Written instruction -> Copy the data precisely, keeping every character.
┏━━
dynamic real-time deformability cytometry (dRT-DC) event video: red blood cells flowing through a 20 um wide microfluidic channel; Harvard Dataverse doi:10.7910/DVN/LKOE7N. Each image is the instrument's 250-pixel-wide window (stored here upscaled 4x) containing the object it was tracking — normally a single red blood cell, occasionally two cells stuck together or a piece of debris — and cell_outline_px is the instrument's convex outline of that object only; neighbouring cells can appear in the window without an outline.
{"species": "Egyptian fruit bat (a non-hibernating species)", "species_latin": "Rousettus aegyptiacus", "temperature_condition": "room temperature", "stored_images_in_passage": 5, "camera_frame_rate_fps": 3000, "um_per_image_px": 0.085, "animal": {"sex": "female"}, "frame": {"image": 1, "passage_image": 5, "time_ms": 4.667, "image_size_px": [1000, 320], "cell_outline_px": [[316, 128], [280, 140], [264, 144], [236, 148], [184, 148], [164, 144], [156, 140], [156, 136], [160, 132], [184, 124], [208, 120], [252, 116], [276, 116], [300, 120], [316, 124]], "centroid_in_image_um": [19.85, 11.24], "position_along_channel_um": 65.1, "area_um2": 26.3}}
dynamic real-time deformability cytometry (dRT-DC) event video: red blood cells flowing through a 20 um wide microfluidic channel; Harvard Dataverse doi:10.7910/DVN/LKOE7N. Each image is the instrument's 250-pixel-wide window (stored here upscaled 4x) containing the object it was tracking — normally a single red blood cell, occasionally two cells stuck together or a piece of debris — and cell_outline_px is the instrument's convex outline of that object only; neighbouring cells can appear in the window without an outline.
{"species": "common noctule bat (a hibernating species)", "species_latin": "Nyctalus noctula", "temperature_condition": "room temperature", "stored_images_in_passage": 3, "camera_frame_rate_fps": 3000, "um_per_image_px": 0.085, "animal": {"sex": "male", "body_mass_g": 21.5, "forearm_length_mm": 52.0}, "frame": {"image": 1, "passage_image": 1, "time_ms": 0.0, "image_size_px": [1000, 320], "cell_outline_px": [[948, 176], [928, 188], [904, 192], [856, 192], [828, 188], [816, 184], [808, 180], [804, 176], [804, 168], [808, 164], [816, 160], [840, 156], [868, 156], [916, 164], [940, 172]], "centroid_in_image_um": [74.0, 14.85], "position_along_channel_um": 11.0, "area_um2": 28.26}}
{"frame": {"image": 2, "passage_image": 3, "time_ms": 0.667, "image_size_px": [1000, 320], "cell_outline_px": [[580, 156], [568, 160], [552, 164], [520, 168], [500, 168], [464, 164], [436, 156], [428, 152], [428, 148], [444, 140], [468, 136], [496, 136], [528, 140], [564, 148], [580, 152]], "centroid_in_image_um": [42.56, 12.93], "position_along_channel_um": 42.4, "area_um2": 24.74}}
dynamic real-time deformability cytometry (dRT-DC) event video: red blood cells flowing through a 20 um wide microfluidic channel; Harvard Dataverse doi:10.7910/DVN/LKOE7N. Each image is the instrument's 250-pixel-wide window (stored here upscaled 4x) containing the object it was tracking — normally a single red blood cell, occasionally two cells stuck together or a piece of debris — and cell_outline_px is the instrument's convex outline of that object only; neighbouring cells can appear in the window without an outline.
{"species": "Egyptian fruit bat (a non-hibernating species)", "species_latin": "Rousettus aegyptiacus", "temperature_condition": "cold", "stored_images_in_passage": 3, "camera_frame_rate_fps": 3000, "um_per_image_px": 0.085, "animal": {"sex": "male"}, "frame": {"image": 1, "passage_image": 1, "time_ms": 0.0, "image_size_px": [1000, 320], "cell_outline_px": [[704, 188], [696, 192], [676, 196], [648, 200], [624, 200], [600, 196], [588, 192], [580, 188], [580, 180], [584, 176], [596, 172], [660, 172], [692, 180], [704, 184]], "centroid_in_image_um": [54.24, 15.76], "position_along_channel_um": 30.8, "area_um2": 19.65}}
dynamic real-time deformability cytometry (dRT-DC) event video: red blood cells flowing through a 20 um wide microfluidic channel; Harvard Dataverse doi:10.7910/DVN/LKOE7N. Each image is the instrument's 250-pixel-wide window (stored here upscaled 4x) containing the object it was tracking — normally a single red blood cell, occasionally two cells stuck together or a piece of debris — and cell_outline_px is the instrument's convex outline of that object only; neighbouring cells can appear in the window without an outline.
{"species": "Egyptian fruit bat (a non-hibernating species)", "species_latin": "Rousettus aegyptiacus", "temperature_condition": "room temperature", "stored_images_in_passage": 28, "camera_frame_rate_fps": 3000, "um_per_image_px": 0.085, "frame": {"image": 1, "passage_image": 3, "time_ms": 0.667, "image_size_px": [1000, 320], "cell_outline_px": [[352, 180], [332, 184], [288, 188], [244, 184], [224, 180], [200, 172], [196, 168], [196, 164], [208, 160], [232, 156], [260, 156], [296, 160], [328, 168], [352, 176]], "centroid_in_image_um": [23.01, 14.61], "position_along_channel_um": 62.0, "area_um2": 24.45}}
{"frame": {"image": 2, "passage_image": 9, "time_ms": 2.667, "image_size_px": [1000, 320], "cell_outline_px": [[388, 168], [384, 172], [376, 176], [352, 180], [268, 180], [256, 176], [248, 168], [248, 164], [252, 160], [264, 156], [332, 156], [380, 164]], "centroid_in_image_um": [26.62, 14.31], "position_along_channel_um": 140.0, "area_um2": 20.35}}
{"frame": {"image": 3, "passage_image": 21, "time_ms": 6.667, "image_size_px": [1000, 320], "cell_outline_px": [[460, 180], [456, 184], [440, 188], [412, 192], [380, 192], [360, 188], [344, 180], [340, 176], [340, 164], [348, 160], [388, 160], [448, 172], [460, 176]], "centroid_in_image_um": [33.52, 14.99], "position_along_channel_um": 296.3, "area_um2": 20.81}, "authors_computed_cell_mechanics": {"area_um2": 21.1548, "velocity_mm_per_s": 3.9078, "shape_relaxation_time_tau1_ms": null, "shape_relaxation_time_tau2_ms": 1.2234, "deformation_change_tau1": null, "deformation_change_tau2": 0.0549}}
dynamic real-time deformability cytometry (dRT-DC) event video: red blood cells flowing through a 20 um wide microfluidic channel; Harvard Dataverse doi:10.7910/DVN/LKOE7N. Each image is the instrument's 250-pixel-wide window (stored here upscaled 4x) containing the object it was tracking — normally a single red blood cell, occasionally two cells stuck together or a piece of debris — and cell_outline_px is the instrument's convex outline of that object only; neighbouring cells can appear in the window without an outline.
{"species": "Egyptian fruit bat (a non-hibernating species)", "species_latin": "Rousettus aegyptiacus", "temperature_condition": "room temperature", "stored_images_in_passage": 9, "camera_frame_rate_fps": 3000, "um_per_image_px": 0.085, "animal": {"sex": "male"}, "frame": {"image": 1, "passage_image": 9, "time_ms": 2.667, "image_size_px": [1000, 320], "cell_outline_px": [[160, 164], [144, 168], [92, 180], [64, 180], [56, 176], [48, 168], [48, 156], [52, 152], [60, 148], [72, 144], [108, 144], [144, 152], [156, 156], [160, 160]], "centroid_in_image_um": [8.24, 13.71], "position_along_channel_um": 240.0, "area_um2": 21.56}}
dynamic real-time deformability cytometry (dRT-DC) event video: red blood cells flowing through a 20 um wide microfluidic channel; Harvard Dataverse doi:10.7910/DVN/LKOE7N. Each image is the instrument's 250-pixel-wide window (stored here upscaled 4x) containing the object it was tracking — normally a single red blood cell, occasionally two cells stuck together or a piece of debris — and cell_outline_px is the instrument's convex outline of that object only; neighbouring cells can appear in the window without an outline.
┗━━
The reply ->
dynamic real-time deformability cytometry (dRT-DC) event video: red blood cells flowing through a 20 um wide microfluidic channel; Harvard Dataverse doi:10.7910/DVN/LKOE7N. Each image is the instrument's 250-pixel-wide window (stored here upscaled 4x) containing the object it was tracking — normally a single red blood cell, occasionally two cells stuck together or a piece of debris — and cell_outline_px is the instrument's convex outline of that object only; neighbouring cells can appear in the window without an outline.
{"species": "Egyptian fruit bat (a non-hibernating species)", "species_latin": "Rousettus aegyptiacus", "temperature_condition": "room temperature", "stored_images_in_passage": 5, "camera_frame_rate_fps": 3000, "um_per_image_px": 0.085, "animal": {"sex": "female"}, "frame": {"image": 1, "passage_image": 5, "time_ms": 4.667, "image_size_px": [1000, 320], "cell_outline_px": [[316, 128], [280, 140], [264, 144], [236, 148], [184, 148], [164, 144], [156, 140], [156, 136], [160, 132], [184, 124], [208, 120], [252, 116], [276, 116], [300, 120], [316, 124]], "centroid_in_image_um": [19.85, 11.24], "position_along_channel_um": 65.1, "area_um2": 26.3}}
dynamic real-time deformability cytometry (dRT-DC) event video: red blood cells flowing through a 20 um wide microfluidic channel; Harvard Dataverse doi:10.7910/DVN/LKOE7N. Each image is the instrument's 250-pixel-wide window (stored here upscaled 4x) containing the object it was tracking — normally a single red blood cell, occasionally two cells stuck together or a piece of debris — and cell_outline_px is the instrument's convex outline of that object only; neighbouring cells can appear in the window without an outline.
{"species": "common noctule bat (a hibernating species)", "species_latin": "Nyctalus noctula", "temperature_condition": "room temperature", "stored_images_in_passage": 3, "camera_frame_rate_fps": 3000, "um_per_image_px": 0.085, "animal": {"sex": "male", "body_mass_g": 21.5, "forearm_length_mm": 52.0}, "frame": {"image": 1, "passage_image": 1, "time_ms": 0.0, "image_size_px": [1000, 320], "cell_outline_px": [[948, 176], [928, 188], [904, 192], [856, 192], [828, 188], [816, 184], [808, 180], [804, 176], [804, 168], [808, 164], [816, 160], [840, 156], [868, 156], [916, 164], [940, 172]], "centroid_in_image_um": [74.0, 14.85], "position_along_channel_um": 11.0, "area_um2": 28.26}}
{"frame": {"image": 2, "passage_image": 3, "time_ms": 0.667, "image_size_px": [1000, 320], "cell_outline_px": [[580, 156], [568, 160], [552, 164], [520, 168], [500, 168], [464, 164], [436, 156], [428, 152], [428, 148], [444, 140], [468, 136], [496, 136], [528, 140], [564, 148], [580, 152]], "centroid_in_image_um": [42.56, 12.93], "position_along_channel_um": 42.4, "area_um2": 24.74}}
dynamic real-time deformability cytometry (dRT-DC) event video: red blood cells flowing through a 20 um wide microfluidic channel; Harvard Dataverse doi:10.7910/DVN/LKOE7N. Each image is the instrument's 250-pixel-wide window (stored here upscaled 4x) containing the object it was tracking — normally a single red blood cell, occasionally two cells stuck together or a piece of debris — and cell_outline_px is the instrument's convex outline of that object only; neighbouring cells can appear in the window without an outline.
{"species": "Egyptian fruit bat (a non-hibernating species)", "species_latin": "Rousettus aegyptiacus", "temperature_condition": "cold", "stored_images_in_passage": 3, "camera_frame_rate_fps": 3000, "um_per_image_px": 0.085, "animal": {"sex": "male"}, "frame": {"image": 1, "passage_image": 1, "time_ms": 0.0, "image_size_px": [1000, 320], "cell_outline_px": [[704, 188], [696, 192], [676, 196], [648, 200], [624, 200], [600, 196], [588, 192], [580, 188], [580, 180], [584, 176], [596, 172], [660, 172], [692, 180], [704, 184]], "centroid_in_image_um": [54.24, 15.76], "position_along_channel_um": 30.8, "area_um2": 19.65}}
dynamic real-time deformability cytometry (dRT-DC) event video: red blood cells flowing through a 20 um wide microfluidic channel; Harvard Dataverse doi:10.7910/DVN/LKOE7N. Each image is the instrument's 250-pixel-wide window (stored here upscaled 4x) containing the object it was tracking — normally a single red blood cell, occasionally two cells stuck together or a piece of debris — and cell_outline_px is the instrument's convex outline of that object only; neighbouring cells can appear in the window without an outline.
{"species": "Egyptian fruit bat (a non-hibernating species)", "species_latin": "Rousettus aegyptiacus", "temperature_condition": "room temperature", "stored_images_in_passage": 28, "camera_frame_rate_fps": 3000, "um_per_image_px": 0.085, "frame": {"image": 1, "passage_image": 3, "time_ms": 0.667, "image_size_px": [1000, 320], "cell_outline_px": [[352, 180], [332, 184], [288, 188], [244, 184], [224, 180], [200, 172], [196, 168], [196, 164], [208, 160], [232, 156], [260, 156], [296, 160], [328, 168], [352, 176]], "centroid_in_image_um": [23.01, 14.61], "position_along_channel_um": 62.0, "area_um2": 24.45}}
{"frame": {"image": 2, "passage_image": 9, "time_ms": 2.667, "image_size_px": [1000, 320], "cell_outline_px": [[388, 168], [384, 172], [376, 176], [352, 180], [268, 180], [256, 176], [248, 168], [248, 164], [252, 160], [264, 156], [332, 156], [380, 164]], "centroid_in_image_um": [26.62, 14.31], "position_along_channel_um": 140.0, "area_um2": 20.35}}
{"frame": {"image": 3, "passage_image": 21, "time_ms": 6.667, "image_size_px": [1000, 320], "cell_outline_px": [[460, 180], [456, 184], [440, 188], [412, 192], [380, 192], [360, 188], [344, 180], [340, 176], [340, 164], [348, 160], [388, 160], [448, 172], [460, 176]], "centroid_in_image_um": [33.52, 14.99], "position_along_channel_um": 296.3, "area_um2": 20.81}, "authors_computed_cell_mechanics": {"area_um2": 21.1548, "velocity_mm_per_s": 3.9078, "shape_relaxation_time_tau1_ms": null, "shape_relaxation_time_tau2_ms": 1.2234, "deformation_change_tau1": null, "deformation_change_tau2": 0.0549}}
dynamic real-time deformability cytometry (dRT-DC) event video: red blood cells flowing through a 20 um wide microfluidic channel; Harvard Dataverse doi:10.7910/DVN/LKOE7N. Each image is the instrument's 250-pixel-wide window (stored here upscaled 4x) containing the object it was tracking — normally a single red blood cell, occasionally two cells stuck together or a piece of debris — and cell_outline_px is the instrument's convex outline of that object only; neighbouring cells can appear in the window without an outline.
{"species": "Egyptian fruit bat (a non-hibernating species)", "species_latin": "Rousettus aegyptiacus", "temperature_condition": "room temperature", "stored_images_in_passage": 9, "camera_frame_rate_fps": 3000, "um_per_image_px": 0.085, "animal": {"sex": "male"}, "frame": {"image": 1, "passage_image": 9, "time_ms": 2.667, "image_size_px": [1000, 320], "cell_outline_px": [[160, 164], [144, 168], [92, 180], [64, 180], [56, 176], [48, 168], [48, 156], [52, 152], [60, 148], [72, 144], [108, 144], [144, 152], [156, 156], [160, 160]], "centroid_in_image_um": [8.24, 13.71], "position_along_channel_um": 240.0, "area_um2": 21.56}}
dynamic real-time deformability cytometry (dRT-DC) event video: red blood cells flowing through a 20 um wide microfluidic channel; Harvard Dataverse doi:10.7910/DVN/LKOE7N. Each image is the instrument's 250-pixel-wide window (stored here upscaled 4x) containing the object it was tracking — normally a single red blood cell, occasionally two cells stuck together or a piece of debris — and cell_outline_px is the instrument's convex outline of that object only; neighbouring cells can appear in the window without an outline.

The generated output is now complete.